__DOCUMENT TEXT__:
+===+
Arena in Texas, United States

Foster Pavilion is a multi-purpose arena on the campus of Baylor University in Waco, Texas. Completed in 2024, the arena hosts the Baylor Bears men's and women's basketball teams. The arena replaced the Ferrell Center for both basketball teams, while the Ferrell Center will be renovated as a home for volleyball and acrobatics and tumbling teams.

==History==
The arena was first announced in 2019, as a basketball-only facility, with a lead funding gift from an anonymous donor of $100 million. In November 2021, the anonymous donors were revealed as Paul L. Foster and his wife Alejandra, and it was announced that the arena would be named the Foster Pavilion in their honor. The following month, it was announced that the arena would be built as part of a new, $700 million multi-use development along the Brazos River in downtown Waco, across Interstate 35 from the University's campus. Alongside this, it was announced that the City of Waco would provide an additional $65 million in funding, which would be used to add elements to the arena to allow its use as a city-run concert venue 90 days per year. But in March 2022 that changed, with the city council revising down its arena contribution to $34 million while also approving spending of $34.1 million on a nearby parking garage, river walk reconstruction and road improvements, parking and pedestrian planning; with an additional $4.9 million to a private riverfront developer that was approved at the time, the total city contribution was expected to be $73 million to transform the surrounding area. The 90-day agreement was also revised down to allow for the city to hold events at the pavilion on 25 days each year, plus 10 city-booked ticketed performances in the first two years of the arena, and an additional 10 Baylor events annually.

The arena was opened on January 2, 2024, with a men's basketball game against Cornell, which Baylor won 98–79. The women's team played its first game in the arena the following day against conference rival TCU, a 71–50 Baylor victory.
+===+
__RECORDS__:
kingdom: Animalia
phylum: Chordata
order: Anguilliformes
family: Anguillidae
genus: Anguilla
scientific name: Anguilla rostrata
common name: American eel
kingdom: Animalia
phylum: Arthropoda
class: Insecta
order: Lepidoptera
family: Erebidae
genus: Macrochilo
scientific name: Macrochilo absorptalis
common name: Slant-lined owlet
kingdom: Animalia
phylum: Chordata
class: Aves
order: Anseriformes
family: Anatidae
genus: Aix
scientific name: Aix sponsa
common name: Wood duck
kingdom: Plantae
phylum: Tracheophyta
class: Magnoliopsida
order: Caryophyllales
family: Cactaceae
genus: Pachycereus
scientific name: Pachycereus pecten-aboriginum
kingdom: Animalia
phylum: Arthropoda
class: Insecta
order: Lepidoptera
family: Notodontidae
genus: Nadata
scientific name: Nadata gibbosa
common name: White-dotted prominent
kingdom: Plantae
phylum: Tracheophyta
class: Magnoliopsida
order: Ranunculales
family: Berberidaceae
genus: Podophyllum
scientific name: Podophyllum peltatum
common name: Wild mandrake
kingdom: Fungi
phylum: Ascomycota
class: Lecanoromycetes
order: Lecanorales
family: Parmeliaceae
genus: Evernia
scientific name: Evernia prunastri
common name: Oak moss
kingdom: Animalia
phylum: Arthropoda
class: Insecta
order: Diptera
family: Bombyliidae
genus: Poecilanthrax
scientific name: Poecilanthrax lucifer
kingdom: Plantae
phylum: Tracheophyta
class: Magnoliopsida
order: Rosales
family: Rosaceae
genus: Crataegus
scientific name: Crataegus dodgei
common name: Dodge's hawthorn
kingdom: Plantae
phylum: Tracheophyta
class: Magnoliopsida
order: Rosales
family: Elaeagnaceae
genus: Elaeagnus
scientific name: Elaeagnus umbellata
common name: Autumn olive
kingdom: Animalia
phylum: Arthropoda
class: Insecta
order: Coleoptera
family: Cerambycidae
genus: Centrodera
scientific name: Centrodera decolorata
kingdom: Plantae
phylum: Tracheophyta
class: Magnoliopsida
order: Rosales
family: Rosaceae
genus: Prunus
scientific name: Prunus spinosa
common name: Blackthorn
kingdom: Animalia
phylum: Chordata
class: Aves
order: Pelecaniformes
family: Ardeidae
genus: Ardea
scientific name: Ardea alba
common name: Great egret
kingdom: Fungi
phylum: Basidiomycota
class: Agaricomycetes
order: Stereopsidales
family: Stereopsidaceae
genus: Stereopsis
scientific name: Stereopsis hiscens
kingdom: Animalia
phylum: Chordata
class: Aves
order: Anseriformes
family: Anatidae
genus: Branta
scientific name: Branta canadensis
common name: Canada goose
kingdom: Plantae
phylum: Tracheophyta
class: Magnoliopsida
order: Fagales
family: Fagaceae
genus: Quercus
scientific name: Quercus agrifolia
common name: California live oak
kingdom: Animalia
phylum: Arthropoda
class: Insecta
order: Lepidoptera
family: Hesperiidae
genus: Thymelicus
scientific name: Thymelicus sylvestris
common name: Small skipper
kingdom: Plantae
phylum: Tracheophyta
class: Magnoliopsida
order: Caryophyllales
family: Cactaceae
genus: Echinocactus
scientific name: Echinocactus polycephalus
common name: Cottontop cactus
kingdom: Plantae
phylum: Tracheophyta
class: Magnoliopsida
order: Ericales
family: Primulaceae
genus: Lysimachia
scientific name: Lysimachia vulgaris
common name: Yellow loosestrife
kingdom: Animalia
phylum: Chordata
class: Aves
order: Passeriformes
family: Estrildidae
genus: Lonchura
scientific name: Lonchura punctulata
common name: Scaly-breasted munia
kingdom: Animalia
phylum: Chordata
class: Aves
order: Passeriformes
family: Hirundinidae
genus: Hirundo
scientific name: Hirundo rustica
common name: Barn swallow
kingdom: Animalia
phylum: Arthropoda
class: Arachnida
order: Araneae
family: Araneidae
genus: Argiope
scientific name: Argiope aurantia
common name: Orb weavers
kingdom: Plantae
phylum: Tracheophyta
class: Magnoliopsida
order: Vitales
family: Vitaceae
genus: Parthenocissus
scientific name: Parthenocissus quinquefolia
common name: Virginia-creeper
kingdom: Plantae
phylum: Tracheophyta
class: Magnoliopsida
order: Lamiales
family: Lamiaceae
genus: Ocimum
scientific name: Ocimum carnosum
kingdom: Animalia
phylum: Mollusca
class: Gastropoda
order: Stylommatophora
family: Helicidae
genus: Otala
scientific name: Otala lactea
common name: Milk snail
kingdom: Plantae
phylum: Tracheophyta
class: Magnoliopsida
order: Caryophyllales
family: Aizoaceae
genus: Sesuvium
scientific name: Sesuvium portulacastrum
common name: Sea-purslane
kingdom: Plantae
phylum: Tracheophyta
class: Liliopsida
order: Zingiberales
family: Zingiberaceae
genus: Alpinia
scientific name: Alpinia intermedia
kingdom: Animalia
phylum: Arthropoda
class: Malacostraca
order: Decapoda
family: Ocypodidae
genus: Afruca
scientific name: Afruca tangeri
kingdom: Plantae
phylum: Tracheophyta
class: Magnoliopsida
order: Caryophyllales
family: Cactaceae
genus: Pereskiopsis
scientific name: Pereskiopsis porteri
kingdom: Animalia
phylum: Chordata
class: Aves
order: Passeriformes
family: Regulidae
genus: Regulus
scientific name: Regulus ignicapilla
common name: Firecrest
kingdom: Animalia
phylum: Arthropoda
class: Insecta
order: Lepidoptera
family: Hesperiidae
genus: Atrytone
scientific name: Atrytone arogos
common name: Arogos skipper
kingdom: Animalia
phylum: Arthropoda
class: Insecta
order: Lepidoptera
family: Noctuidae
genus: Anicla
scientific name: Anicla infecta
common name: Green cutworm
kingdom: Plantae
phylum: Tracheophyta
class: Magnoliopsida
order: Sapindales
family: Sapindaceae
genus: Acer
+===+
__INSTRUCTIONS FOR THE TASK__:
Copy out the whole Foster Pavilion text word for word.

__EXERCISE OUTPUT__:
Arena in Texas, United States

Foster Pavilion is a multi-purpose arena on the campus of Baylor University in Waco, Texas. Completed in 2024, the arena hosts the Baylor Bears men's and women's basketball teams. The arena replaced the Ferrell Center for both basketball teams, while the Ferrell Center will be renovated as a home for volleyball and acrobatics and tumbling teams.

==History==
The arena was first announced in 2019, as a basketball-only facility, with a lead funding gift from an anonymous donor of $100 million. In November 2021, the anonymous donors were revealed as Paul L. Foster and his wife Alejandra, and it was announced that the arena would be named the Foster Pavilion in their honor. The following month, it was announced that the arena would be built as part of a new, $700 million multi-use development along the Brazos River in downtown Waco, across Interstate 35 from the University's campus. Alongside this, it was announced that the City of Waco would provide an additional $65 million in funding, which would be used to add elements to the arena to allow its use as a city-run concert venue 90 days per year. But in March 2022 that changed, with the city council revising down its arena contribution to $34 million while also approving spending of $34.1 million on a nearby parking garage, river walk reconstruction and road improvements, parking and pedestrian planning; with an additional $4.9 million to a private riverfront developer that was approved at the time, the total city contribution was expected to be $73 million to transform the surrounding area. The 90-day agreement was also revised down to allow for the city to hold events at the pavilion on 25 days each year, plus 10 city-booked ticketed performances in the first two years of the arena, and an additional 10 Baylor events annually.

The arena was opened on January 2, 2024, with a men's basketball game against Cornell, which Baylor won 98–79. The women's team played its first game in the arena the following day against conference rival TCU, a 71–50 Baylor victory.